- [What the task requires]
Please reproduce the text of every item below word for word, keeping the same line breaks and leaving out the pictures.
────────
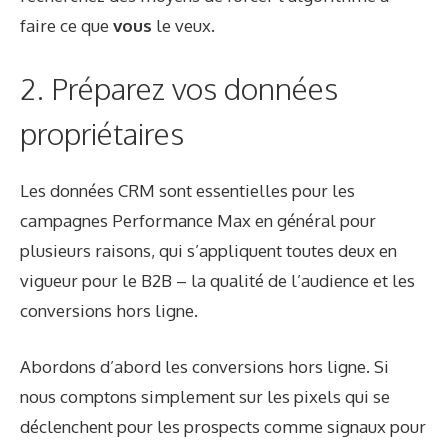
faire ce que
vous
le veux.
2. Préparez vos données
propriétaires
Les données CRM sont essentielles pour les
campagnes Performance Max en général pour
plusieurs raisons, qui s’appliquent toutes deux en
vigueur pour le B2B – la qualité de l’audience et les
conversions hors ligne.
Abordons d’abord les conversions hors ligne. Si
nous comptons simplement sur les pixels qui se
déclenchent pour les prospects comme signaux pour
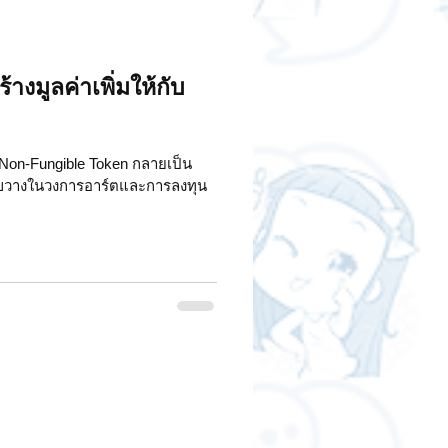
างมูลค่าเพิ่มให้กับ
ือ Non-Fungible Token กลายเป็น
้างขวางในวงการอาร์ตและการลงทุน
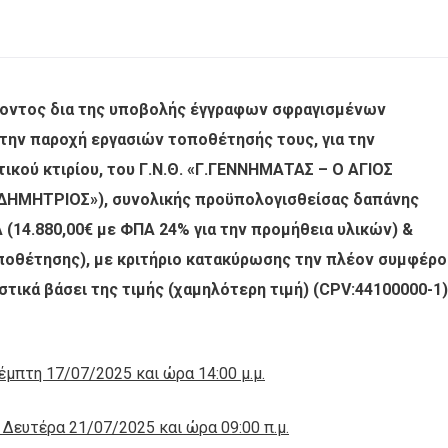
οντος δια της υποβολής έγγραφων σφραγισμένων
την παροχή εργασιών τοποθέτησής τους, για την
κού κτιρίου, του Γ.Ν.Θ. «Γ.ΓΕΝΝΗΜΑΤΑΣ – Ο ΑΓΙΟΣ
ΔΗΜΗΤΡΙΟΣ»), συνολικής προϋπολογισθείσας δαπάνης
(14.880,00€ με ΦΠΑ 24% για την προμήθεια υλικών) &
τοποθέτησης), με κριτήριο κατακύρωσης την πλέον συμφέρ
ικά βάσει της τιμής (χαμηλότερη τιμή) (CPV:44100000-1)
μπτη 17/07/2025 και ώρα 14:00 μ.μ.
 Δευτέρα 21/07/2025 και ώρα 09:00 π.μ.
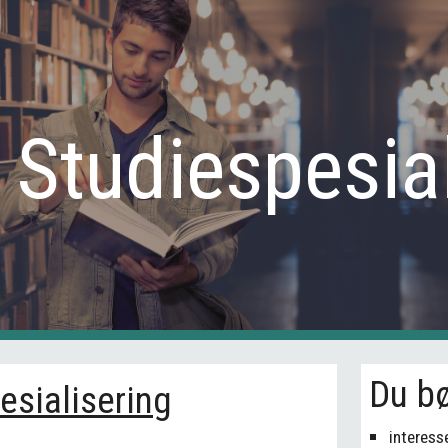
ip to main content
Skip to navigat
Studiespesia
Du b
esialisering
interess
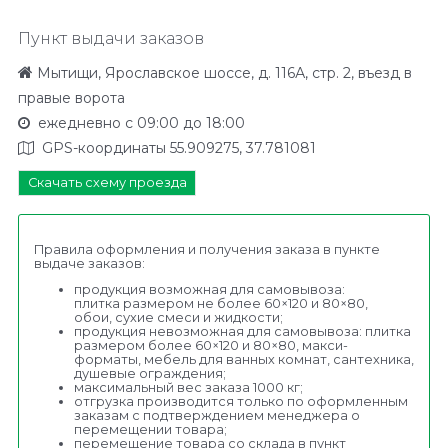
Пункт выдачи заказов
Мытищи, Ярославское шоссе, д. 116А, стр. 2, въезд в
правые ворота
ежедневно с 09:00 до 18:00
GPS-координаты
55.909275, 37.781081
Скачать схему проезда
Правила оформления и получения заказа в пункте
выдаче заказов:
продукция возможная для самовывоза:
плитка размером не более 60×120 и 80×80,
обои, сухие смеси и жидкости;
продукция невозможная для самовывоза: плитка
размером более 60×120 и 80×80, макси-
форматы, мебель для ванных комнат, сантехника,
душевые ограждения;
максимальный вес заказа 1000 кг;
отгрузка производится только по оформленным
заказам с подтверждением менеджера о
перемещении товара;
перемещение товара со склада в пункт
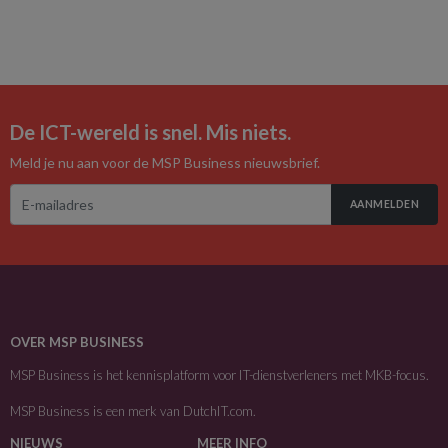
De ICT-wereld is snel. Mis niets.
Meld je nu aan voor de MSP Business nieuwsbrief.
AANMELDEN
OVER MSP BUSINESS
MSP Business is het kennisplatform voor IT-dienstverleners met MKB-focus.
MSP Business is een merk van
DutchIT.com
.
NIEUWS
MEER INFO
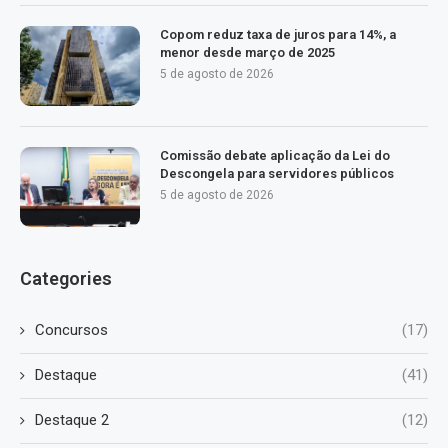
Copom reduz taxa de juros para 14%, a
menor desde março de 2025
5 de agosto de 2026
Comissão debate aplicação da Lei do
Descongela para servidores públicos
5 de agosto de 2026
Categories
Concursos
(17)
Destaque
(41)
Destaque 2
(12)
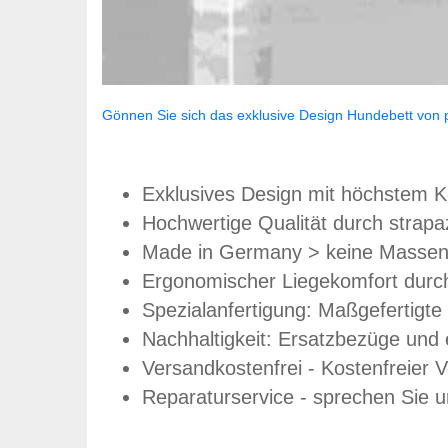
Gönnen Sie sich das exklusive Design Hundebett von p
Exklusives Design mit höchstem K
Hochwertige Qualität durch strapaz
Made in Germany > keine Massenw
Ergonomischer Liegekomfort durc
Spezialanfertigung: Maßgefertigte
Nachhaltigkeit: Ersatzbezüge und
Versandkostenfrei - Kostenfreier 
Reparaturservice - sprechen Sie un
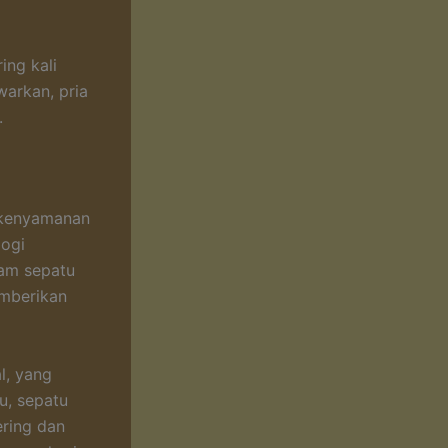
ing kali
warkan, pria
.
r kenyamanan
logi
am sepatu
emberikan
l, yang
u, sepatu
ering dan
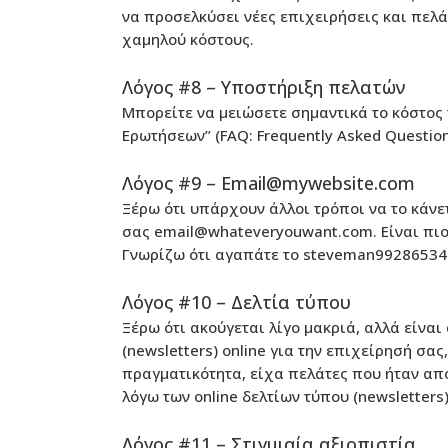
να προσελκύσει νέες επιχειρήσεις και πελά
χαμηλού κόστους.
Λόγος #8 – Υποστήριξη πελατών
Μπορείτε να μειώσετε σημαντικά το κόστος
Ερωτήσεων’’ (FAQ: Frequently Asked Questio
Λόγος #9 – Email@mywebsite.com
Ξέρω ότι υπάρχουν άλλοι τρόποι να το κάνετ
σας email@whateveryouwant.com. Είναι πιο 
Γνωρίζω ότι αγαπάτε το steveman99286534@
Λόγος #10 – Δελτία τύπου
Ξέρω ότι ακούγεται λίγο μακριά, αλλά είνα
(newsletters) online για την επιχείρησή σας
πραγματικότητα, είχα πελάτες που ήταν από
λόγω των online δελτίων τύπου (newsletters)
Λόγος #11 – Στιγμιαία αξιοπιστία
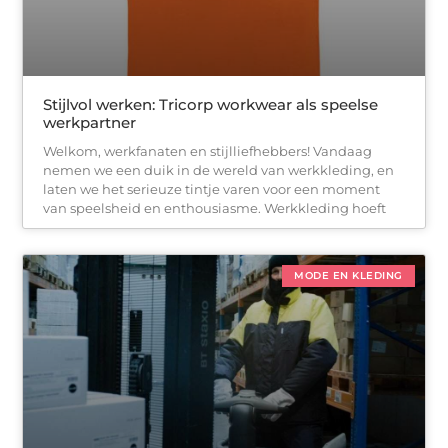
Stijlvol werken: Tricorp workwear als speelse
werkpartner
Welkom, werkfanaten en stijlliefhebbers! Vandaag
nemen we een duik in de wereld van werkkleding, en
laten we het serieuze tintje varen voor een moment
van speelsheid en enthousiasme. Werkkleding hoeft
MODE EN KLEDING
────────
- [Written response]
faire ce que
vous
le veux.
2. Préparez vos données
propriétaires
Les données CRM sont essentielles pour les
campagnes Performance Max en général pour
plusieurs raisons, qui s’appliquent toutes deux en
vigueur pour le B2B – la qualité de l’audience et les
conversions hors ligne.
Abordons d’abord les conversions hors ligne. Si
nous comptons simplement sur les pixels qui se
déclenchent pour les prospects comme signaux pour
างมูลค่าเพิ่มให้กับ
ือ Non-Fungible Token กลายเป็น
้างขวางในวงการอาร์ตและการลงทุน
οντος δια της υποβολής έγγραφων σφραγισμένων
την παροχή εργασιών τοποθέτησής τους, για την
κού κτιρίου, του Γ.Ν.Θ. «Γ.ΓΕΝΝΗΜΑΤΑΣ – Ο ΑΓΙΟΣ
ΔΗΜΗΤΡΙΟΣ»), συνολικής προϋπολογισθείσας δαπάνης
(14.880,00€ με ΦΠΑ 24% για την προμήθεια υλικών) &
τοποθέτησης), με κριτήριο κατακύρωσης την πλέον συμφέρ
ικά βάσει της τιμής (χαμηλότερη τιμή) (CPV:44100000-1)
μπτη 17/07/2025 και ώρα 14:00 μ.μ.
 Δευτέρα 21/07/2025 και ώρα 09:00 π.μ.
ip to main content
Skip to navigat
Studiespesia
Du b
esialisering
interess
Пункт выдачи заказов
Мытищи, Ярославское шоссе, д. 116А, стр. 2, въезд в
правые ворота
ежедневно с 09:00 до 18:00
GPS-координаты
55.909275, 37.781081
Скачать схему проезда
Правила оформления и получения заказа в пункте
выдаче заказов:
продукция возможная для самовывоза:
плитка размером не более 60×120 и 80×80,
обои, сухие смеси и жидкости;
продукция невозможная для самовывоза: плитка
размером более 60×120 и 80×80, макси-
форматы, мебель для ванных комнат, сантехника,
душевые ограждения;
максимальный вес заказа 1000 кг;
отгрузка производится только по оформленным
заказам с подтверждением менеджера о
перемещении товара;
перемещение товара со склада в пункт
De ICT-wereld is snel. Mis niets.
Meld je nu aan voor de MSP Business nieuwsbrief.
AANMELDEN
OVER MSP BUSINESS
MSP Business is het kennisplatform voor IT-dienstverleners met MKB-focus.
MSP Business is een merk van
DutchIT.com
.
NIEUWS
MEER INFO
Copom reduz taxa de juros para 14%, a
menor desde março de 2025
5 de agosto de 2026
Comissão debate aplicação da Lei do
Descongela para servidores públicos
5 de agosto de 2026
Categories
Concursos
(17)
Destaque
(41)
Destaque 2
(12)
Gönnen Sie sich das exklusive Design Hundebett von p
Exklusives Design mit höchstem K
Hochwertige Qualität durch strapaz
Made in Germany > keine Massenw
Ergonomischer Liegekomfort durc
Spezialanfertigung: Maßgefertigte
Nachhaltigkeit: Ersatzbezüge und
Versandkostenfrei - Kostenfreier 
Reparaturservice - sprechen Sie un
ing kali
warkan, pria
.
r kenyamanan
logi
am sepatu
emberikan
l, yang
u, sepatu
ering dan
να προσελκύσει νέες επιχειρήσεις και πελά
χαμηλού κόστους.
Λόγος #8 – Υποστήριξη πελατών
Μπορείτε να μειώσετε σημαντικά το κόστος
Ερωτήσεων’’ (FAQ: Frequently Asked Questio
Λόγος #9 – Email@mywebsite.com
Ξέρω ότι υπάρχουν άλλοι τρόποι να το κάνετ
σας email@whateveryouwant.com. Είναι πιο 
Γνωρίζω ότι αγαπάτε το steveman99286534@
Λόγος #10 – Δελτία τύπου
Ξέρω ότι ακούγεται λίγο μακριά, αλλά είνα
(newsletters) online για την επιχείρησή σας
πραγματικότητα, είχα πελάτες που ήταν από
λόγω των online δελτίων τύπου (newsletters)
Λόγος #11 – Στιγμιαία αξιοπιστία
Stijlvol werken: Tricorp workwear als speelse
werkpartner
Welkom, werkfanaten en stijlliefhebbers! Vandaag
nemen we een duik in de wereld van werkkleding, en
laten we het serieuze tintje varen voor een moment
van speelsheid en enthousiasme. Werkkleding hoeft
MODE EN KLEDING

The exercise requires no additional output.